According to this, children would have contracted an infection less often than their parents. This also applied to the exceptions among the children who were in day care and thus had more contacts. But even these children were in fixed groups - unlike their parents, who might have had more contact outside the home, for example at work. This is also not reliable proof, especially since the study has not yet been conclusively evaluated.

In Sweden all age groups are equal

A Swedish study also speaks against the assumption that children are infected less often than adults. It is interesting against the background that in Sweden, unlike almost everywhere else, schools and childcare facilities remained open. Likewise shops and restaurants. So there were halfway natural conditions.

Here, the researchers carried out representative antibody tests in the population, i.e. tested which people had already survived a Sars-CoV-2 infection. Another decisive advantage over other studies was that it was a randomly selected sample - and not volunteers. The latter could falsify the result because they suspect that they were infected beforehand.
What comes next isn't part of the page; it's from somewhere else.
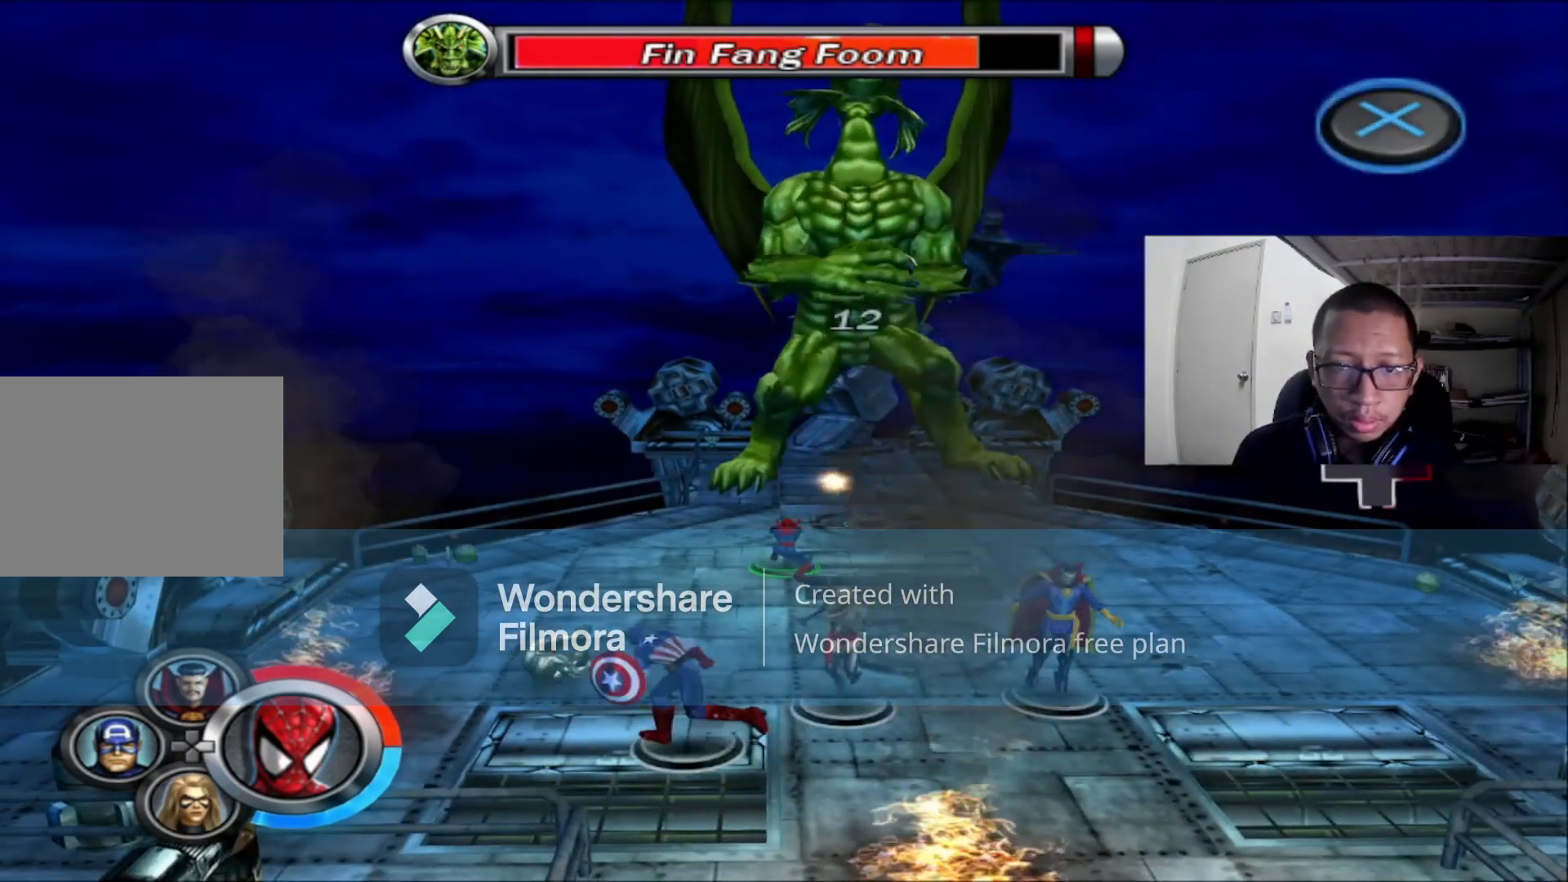
{"buttons": ["L1", "R2"], "left_stick": "center", "right_stick": "center", "events": [[120, "A", "down"], [200, "A", "up"], [320, "L1", "down"]]}
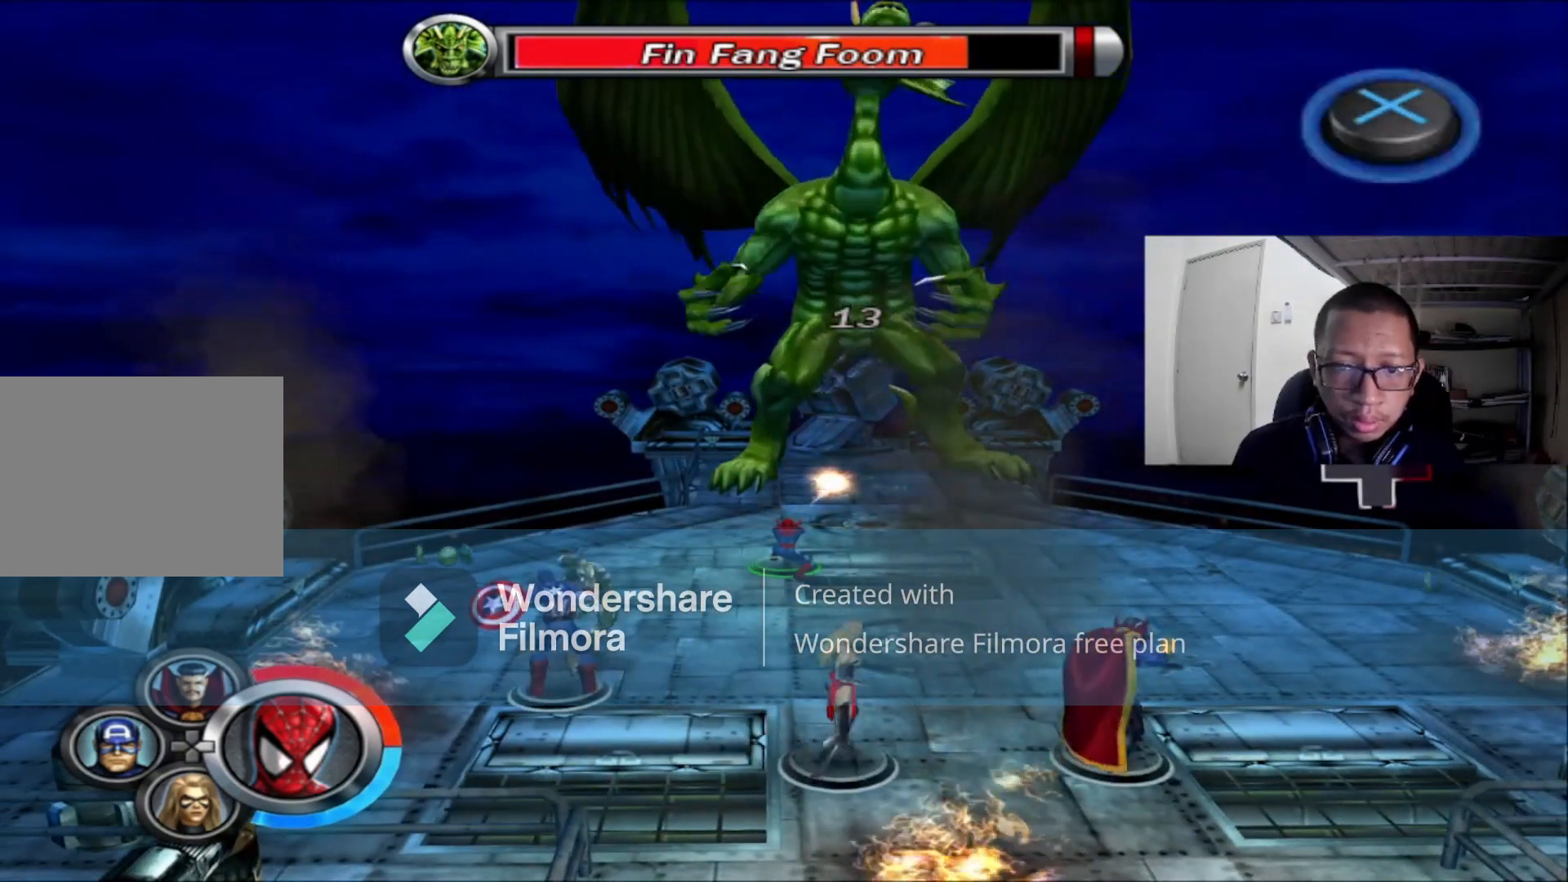
{"buttons": ["L1"], "left_stick": "center", "right_stick": "center", "events": [[40, "R2", "up"]]}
The result of the study: Among all participants with antibodies in their blood, the proportion of children and adolescents up to 15 years of age was the highest at 2.8 percent. At 2.0 percent, it was lowest in the group of people over 60. Young adults between 16 and 29 years had 2.4 percent of the infection, those 30 to 59 year olds 2.6 percent. Overall, the proportion of antibody positives in the population was therefore very evenly distributed.

The bottom line: There are still a lot of unanswered questions that can only be clarified in the future. For example, whether younger children may be less susceptible to the virus, which is then compensated for by more frequent and closer physical contact under normal conditions, so that the little ones ultimately infect as many people as other age groups.

Reduce the risk of and from outbreaks

Nevertheless, the schools and daycare kindergartens are now reopening. And that is urgently needed. Children particularly suffer from the measures taken to contain the coronavirus pandemic: no friends, no kindergarten, no meeting with grandma and grandpa, suddenly learning on their own. Children whose parents are less able to cope with this fall behind even more than before.

What remains is to develop suitable concepts on how to prevent outbreaks among children as much as possible and, in the event of an emergency, to uncover them as quickly as possible - and how best to react then. So that the bushfires don't turn into a wildfire after all.